Se extinguían las luces del crepúsculo.
Por la enfangada senda de un perdido bosque
Hacia un lejano caserío uraliano
Se arrastraba un jinete en su caballo.
Resonaba el vientre del animal,
Y el sonido del chapoteo de los cascos
Lo perseguía como un eco el agua
Al salpicar en las charcas del camino.
Pero en cuanto aflojó las riendas
El jinete y puso el caballo al paso
Dejóse oír el rumor de la crecida
Retumbando estrepitosamente su caudal.
Reía alguno, sollozaba otro,
Rompíanse las piedras al chocar
Y caían en los remolinos
Arrancados los tocones de raíz.
Y entre el fuego del anochecer,
En el lejano negrear de la enramada,
Como campana que a rebato toca
Oíase el frenético cantar de un ruiseñor.
Donde el sauce su viudal velo
Inclinaba, perdido en el barranco,
Silbaba el pájaro sobre las Siete Encinas
Como si fuera el Bandolero Ruiseñor[101].

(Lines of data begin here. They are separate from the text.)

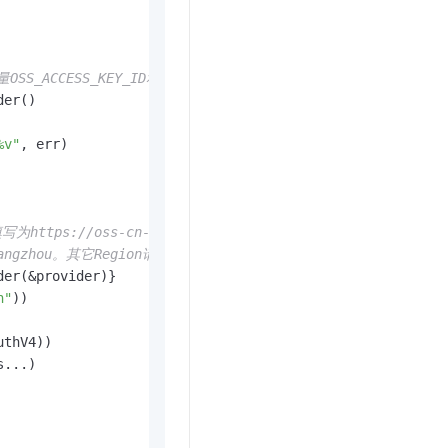
SS_KEY_ID和OSS_ACCESS_KEY_SECRET。
%v"
, err)

为https://oss-cn-hangzhou.aliyuncs.com。其它Region
angzhou。其它Region请按实际情况填写。
n"
))

thV4))

...)
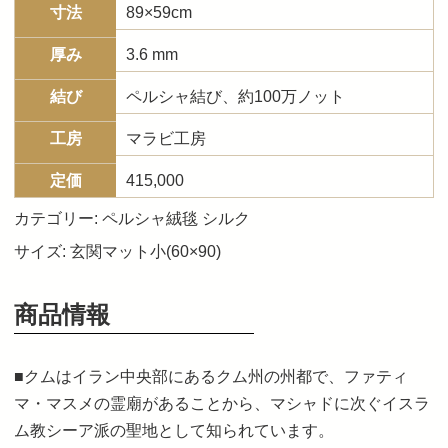
寸法
89×59cm
厚み
3.6 mm
結び
ペルシャ結び、約100万ノット
工房
マラビ工房
定価
415,000
カテゴリー:
ペルシャ絨毯 シルク
サイズ:
玄関マット小(60×90)
商品情報
■クムはイラン中央部にあるクム州の州都で、ファティ
マ・マスメの霊廟があることから、マシャドに次ぐイスラ
ム教シーア派の聖地として知られています。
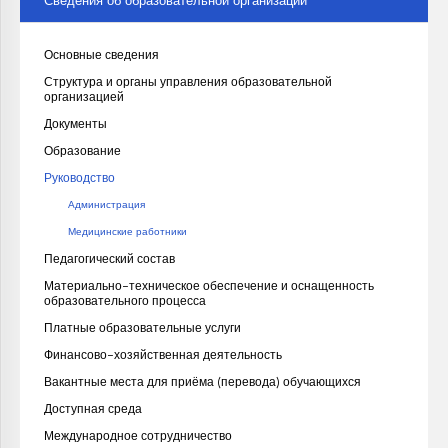
Сведения об образовательной организации
Основные сведения
Структура и органы управления образовательной
организацией
Документы
Образование
Руководство
Администрация
Медицинские работники
Педагогический состав
Материально-техническое обеспечение и оснащенность
образовательного процесса
Платные образовательные услуги
Финансово-хозяйственная деятельность
Вакантные места для приёма (перевода) обучающихся
Доступная среда
Международное сотрудничество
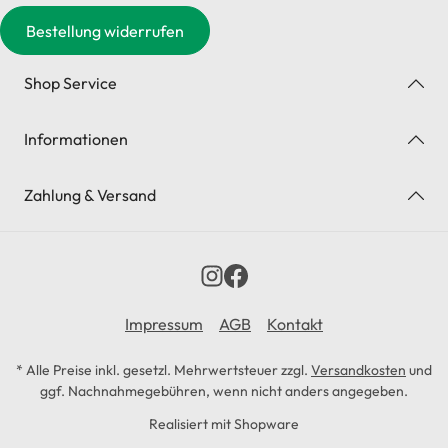
Bestellung widerrufen
Shop Service
Informationen
Zahlung & Versand
Impressum
AGB
Kontakt
* Alle Preise inkl. gesetzl. Mehrwertsteuer zzgl.
Versandkosten
und
ggf. Nachnahmegebühren, wenn nicht anders angegeben.
Realisiert mit Shopware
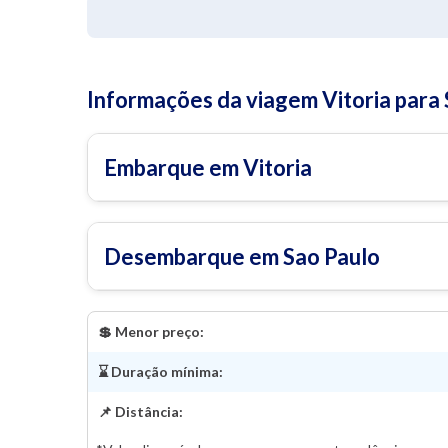
Informações da viagem Vitoria para
Embarque em Vitoria
Desembarque em Sao Paulo
💲 Menor preço:
⌛ Duração mínima:
📌 Distância:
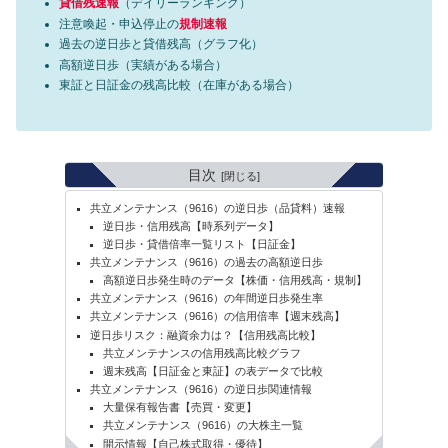
貸借残速報
（デイリーランキング）
注意喚起・申込停止の
規制速報
過去の逆日歩と貸借残高（グラフ化）
高額逆日歩（実績がある場合）
東証と日証金の残高比較（在庫がある場合）
目次
共立メンテナンス（9616）の逆日歩（品貸料）速報
逆日歩・信用残高【時系列データ】
逆日歩・貸借倍率一覧リスト【日証金】
共立メンテナンス（9616）の過去の高額逆日歩
高額逆日歩発生時のデータ【株価・信用残高・規制】
共立メンテナンス（9616）の年間逆日歩発生率
共立メンテナンス（9616）の信用倍率【週末残高】
逆日歩リスク：融資余力は？【信用残高比較】
共立メンテナンスの信用残高比較グラフ
週末残高【日証金と東証】の表データで比較
共立メンテナンス（9616）の逆日歩関連情報
大量保有報告書【売買・変更】
共立メンテナンス（9616）の大株主一覧
開示情報【自己株式取得・優待】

¿A qué infortunio, a qué pasión
Tan vivo ardor estaba destinado?
¿Contra quién descargaba en la espesura
Las gruesas postas de su mosquetón?
Al parecer, oculto en la guarida
De fugitivos presidiarios, iba a salir
Silvano a recibir a las patrullas
De montados o pedestres partisanos.
Y tierra y cielo, campo y bosque
Percibían tan extraño son,
Esos fragmentos cadenciosos
De locura, tormento, ventura y dolor.